NEWS - Wednesday, June 19, 2013


(RUMOR) MS backing down on DRM, Used Games?

This could be the biggest backtrack in gaming history: Microsoft will reverse course on their DRM policies for Xbox One, dropping their Internet requirements and all restrictions on used games, according to the websites WhatHiFi and GiantBomb.

According to both reports, the announcement will be made today.

UPDATE: Looks like Microsoft is updating their Xbox One Q&A, but the new page isn’t live yet. No word on which policies are changing. We’re updating as we learn more.

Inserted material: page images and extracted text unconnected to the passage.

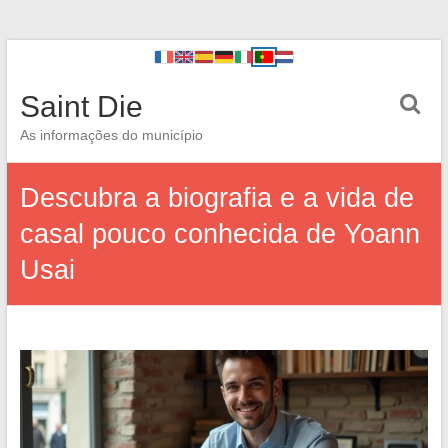
Saint Die
As informações do município
Descubra a biografia e a vida de
casal pouco conhecida de Yoann
Usai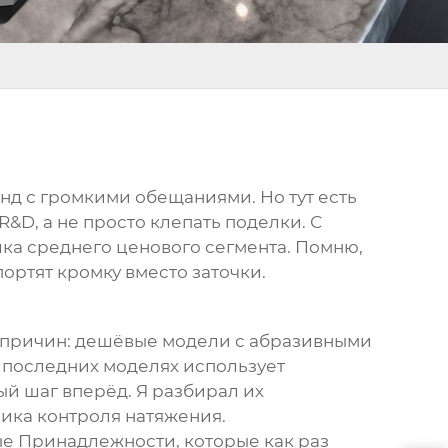
нд с громкими обещаниями. Но тут есть
&D, а не просто клепать поделки. С
илка среднего ценового сегмента. Помню,
ортят кромку вместо заточки.
ез причин: дешёвые модели с абразивными
х последних моделях использует
й шаг вперёд. Я разбирал их
ика контроля натяжения.
ые Принадлежности
, которые как раз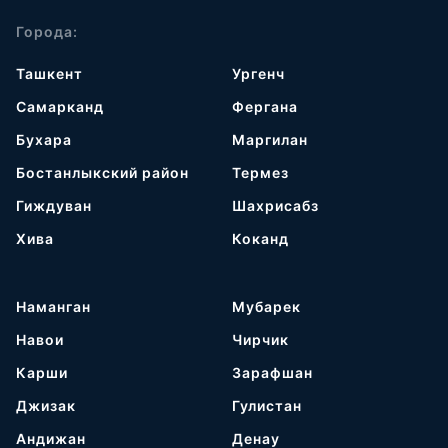
Города:
Ташкент
Ургенч
Самарканд
Фергана
Бухара
Маргилан
Бостанлыкский район
Термез
Гиждуван
Шахрисабз
Хива
Коканд
Наманган
Мубарек
Навои
Чирчик
Карши
Зарафшан
Джизак
Гулистан
Андижан
Денау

Citing multiple sources, GiantBomb says Microsoft has decided to remove a laundry list of Xbox One restrictions that customers considered negative:

  • No more always online requirement
  • The console no longer has to check in every 24 hours
  • All game discs will work on Xbox One as they do on Xbox 360
  • Authentication is no longer necessary
  • An Internet connection is only required when initially setting up the console
  • All downloaded games will function the same when online or offline
  • No additional restrictions on trading games or loaning discs
  • Region locks have been dropped

This comes after heavy criticism following an E3 in which Sony bragged about their own policies for the PS4, which Sony says will not restrict used games or require an Internet connection.

Since they revealed the Xbox One in May, Microsoft has faced non-stop criticism for announced policies that could drasticallychange the way we play games in the future. The Xbox One, they said, would require players to connect to the Internet once every 24 hours in order to keep the box playing games. You would have to activate each game by registering it on the web before playing. The console would also restrict the way that game discs are traded, borrowed, and shared, limiting the number of people who could own and play each game, and restricting trade-ins on a publisher-by-publisher basis.

Microsoft has justified these policies by saying that these moves are consistent with a shift to digital seen on Steam, iTunes and other digital platforms.

 

By reversing on those policies, Microsoft calls a lot of things into question: what will become of the Xbox One’s family sharing plan? Will publishers find other ways to block used games? And what of all the rhetoric of how "the bits"—the data on each game disc, rather than the discs themselves—are the future?